> _ACTIVITY A_: Find every line in the rows that contains the word "temperature" and copy each of those lines.

> _TEXT BLOCK_:

===============

SPEC_SYSTEM_PROMPT = """
You are an expert arcade game designer and gameplay reverse-engineering analyst.
You observe a few frames from a gameplay video and infer the smallest possible playable browser-game clone.
The gameplay is likely a simple arcade game like Pong, Breakout, Snake, or Flappy Bird.
Prefer these mechanics if uncertain.
Rules:
- Only infer mechanics that are strongly supported by visual evidence.
- Prefer a minimal playable prototype over a complex clone.
- Do not invent advanced systems unless clearly visible.
- Keep the result suitable for plain HTML5 canvas and JavaScript.
- Return strict JSON only.
- No markdown.
- No code fences.
""".strip()
CODE_SYSTEM_PROMPT = """
You are a senior JavaScript game developer.
Generate a complete single-file HTML game.

===============

> _RECORDS SHOWN_:
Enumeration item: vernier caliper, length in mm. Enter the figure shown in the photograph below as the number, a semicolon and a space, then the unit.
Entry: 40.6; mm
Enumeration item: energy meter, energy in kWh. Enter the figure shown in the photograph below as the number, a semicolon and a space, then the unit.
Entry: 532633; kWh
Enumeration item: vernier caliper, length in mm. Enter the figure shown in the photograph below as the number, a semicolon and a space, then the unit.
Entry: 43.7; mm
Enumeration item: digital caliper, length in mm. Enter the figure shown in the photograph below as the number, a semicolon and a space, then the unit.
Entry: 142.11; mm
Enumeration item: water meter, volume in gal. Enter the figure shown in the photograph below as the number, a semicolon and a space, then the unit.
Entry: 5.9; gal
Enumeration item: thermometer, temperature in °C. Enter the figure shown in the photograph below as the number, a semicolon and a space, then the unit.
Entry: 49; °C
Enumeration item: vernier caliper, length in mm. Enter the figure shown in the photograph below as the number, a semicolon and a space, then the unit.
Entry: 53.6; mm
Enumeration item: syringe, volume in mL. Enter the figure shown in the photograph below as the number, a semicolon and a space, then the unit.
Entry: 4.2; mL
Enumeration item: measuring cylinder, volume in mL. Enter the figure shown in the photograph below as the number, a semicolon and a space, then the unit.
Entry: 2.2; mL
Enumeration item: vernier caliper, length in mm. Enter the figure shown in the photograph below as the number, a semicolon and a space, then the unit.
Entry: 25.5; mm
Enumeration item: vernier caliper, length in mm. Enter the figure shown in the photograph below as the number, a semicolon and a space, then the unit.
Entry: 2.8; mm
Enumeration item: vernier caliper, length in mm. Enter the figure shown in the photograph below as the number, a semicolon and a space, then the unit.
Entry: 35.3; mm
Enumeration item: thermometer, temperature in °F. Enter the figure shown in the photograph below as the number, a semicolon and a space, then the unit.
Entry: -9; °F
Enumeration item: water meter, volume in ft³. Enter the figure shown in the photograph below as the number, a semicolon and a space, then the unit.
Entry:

===============

> _ACTIVITY B_: Decide whether each statement agrees with the game-cloning text, answering yes or no and quoting the words from the text that settle it. (i) The text names Tetris as one of the likely simple arcade games. (ii) The result should suit plain HTML5 canvas and JavaScript. (iii) The developer is told to make a game spread across several files.

> _YOUR RESPONSE A_:
Enumeration item: thermometer, temperature in °C. Enter the figure shown in the photograph below as the number, a semicolon and a space, then the unit.
Enumeration item: thermometer, temperature in °F. Enter the figure shown in the photograph below as the number, a semicolon and a space, then the unit.

> _YOUR RESPONSE B_:
(i) No: "like Pong, Breakout, Snake, or Flappy Bird."
(ii) Yes: "Keep the result suitable for plain HTML5 canvas and JavaScript."
(iii) No: "Generate a complete single-file HTML game."